Fortunately, the press is headed off a cliff. In ancient Rome, Cato the elder would end each speech in the Senate with the words "Also, Carthage should be destroyed" (Ceterum autem censeo, Carthaginem esse delendam, usually mis-translated as Carthago delenda est). He recognized that coexistence was not viable, and that the tiger could not change its stripes. Same with the New York Times. The faculty lounge will have to wait a bit longer for their 18 Brumaire, but the best thing for the Republic is for the press to go out of business.

Faster, please.

UPDATE 11 March 2009 17:29: You couldn't get a better example of newsroom "judgement" fail than this, at the L.A. Times.

3 comments:

TOTWTYTR said...

One of the lessons that Republicans need to learn if they hope to retake the House, Senate, White House, or dog catcher positions is that the media hates them.

McCain should have learned this lesson long ago, but got sucked in totally.

The reason that Reagan did so well was that he internalized this knowledge and cut the Lame Stream Media out of the information loop.

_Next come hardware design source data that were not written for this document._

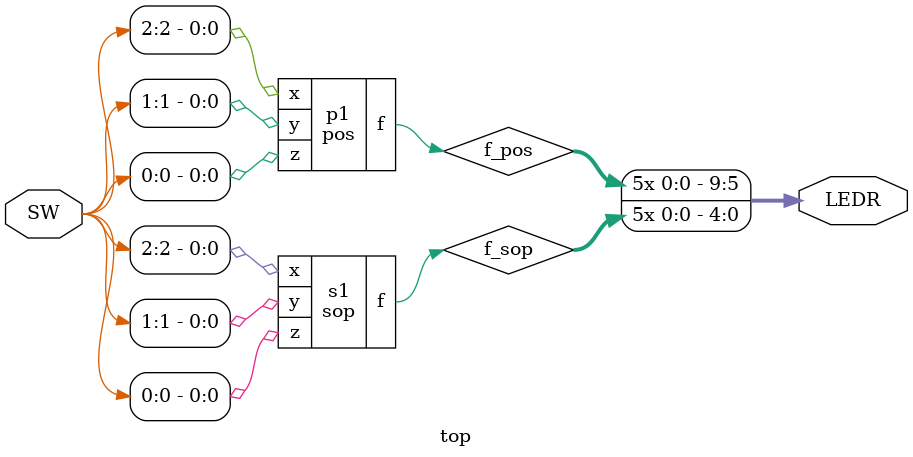
<source format=v>

module pos (

    input x, y, z,

    output f

);

    assign f = (x | y | ~z) & (x | ~y | z) & (~x | y | z) & (~x | ~y | ~z);

endmodule


// --- Módulo SOP ---

module sop (

    input x, y, z,

    output f

);

    assign f = (~x & ~y & ~z) |

               (~x & y & z) |

               (x & ~y & z) |

               (x & y & ~z);

endmodule


// --- Módulo principal TOP ---

module top (

    input [2:0] SW,

    output [9:0] LEDR

);

    wire f_pos, f_sop;


    pos p1 (.x(SW[2]), .y(SW[1]), .z(SW[0]), .f(f_pos));

    sop s1 (.x(SW[2]), .y(SW[1]), .z(SW[0]), .f(f_sop));


    assign LEDR[9:5] = {5{f_pos}};

    assign LEDR[4:0] = {5{f_sop}};

endmodule

</source>
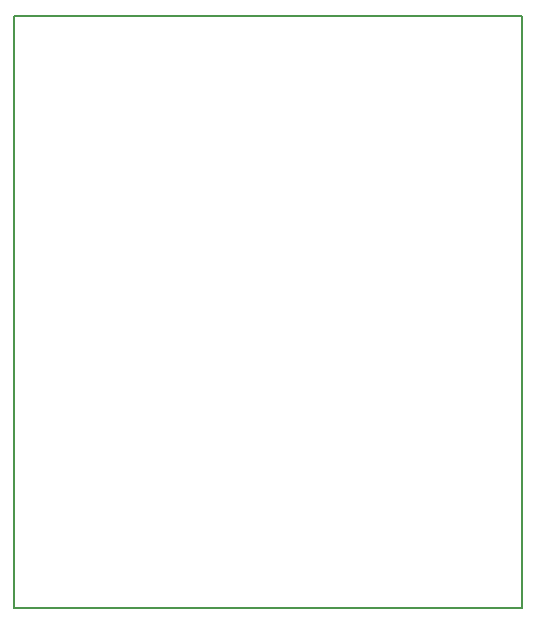
<source format=gbr>
%TF.GenerationSoftware,Novarm,DipTrace,3.2.0.0*%
%TF.CreationDate,2018-02-09T11:49:11+05:00*%
%FSLAX35Y35*%
%MOMM*%
%TF.FileFunction,Profile*%
%TF.Part,Single*%
%ADD11C,0.14*%
G75*
G01*
%LPD*%
X10167Y10167D2*
D11*
Y5029200D1*
X4318000D1*
Y10167D1*
X10167D1*
M02*

</source>
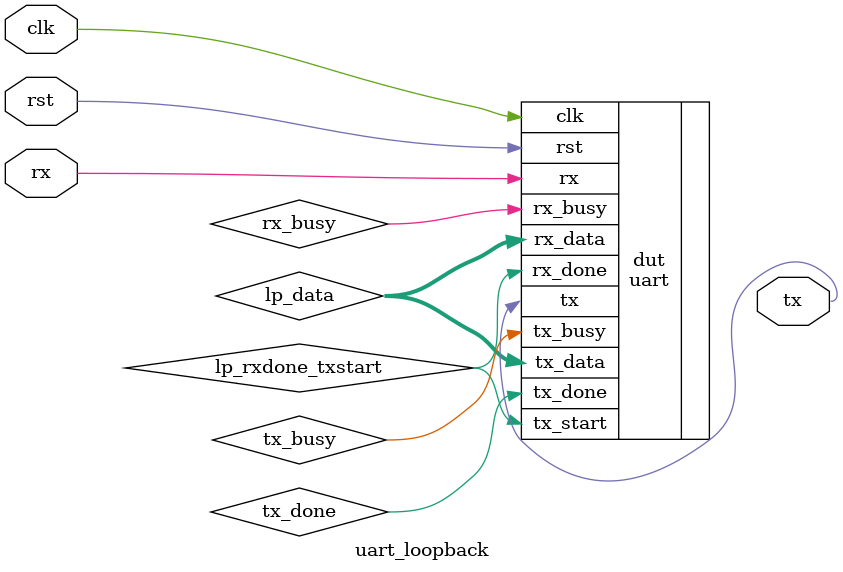
<source format=v>
module uart_loopback (
    input  clk,
    input  rst,
    input  rx,
    output tx
);


    wire lp_rxdone_txstart;
    wire [7:0] lp_data;
    uart dut (
        .clk     (clk),
        .rst     (rst),
        .tx_start(lp_rxdone_txstart),
        .rx      (rx),
        .tx      (tx),
        .tx_data (lp_data),
        .tx_busy (tx_busy),
        .tx_done (tx_done),
        .rx_data (lp_data),
        .rx_busy (rx_busy),
        .rx_done (lp_rxdone_txstart)
    );


endmodule

</source>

Conservatives need someone who can do that effectively.

AnarchAngel said...

I live in a free state, and I'm of a contrary nature.

No Stockholm here.

NotClauswitz said...

Playing to the Media is vanity, it's in-school popularity driven behavior. Just look at Schumer, that's his whole shtick.
The Media-Oceania-Ministry of Truth is already at full-1984 with conservatives and Republicans (sometimes the same people), with whom they have always been at war. It's a requirement they can't not fulfill.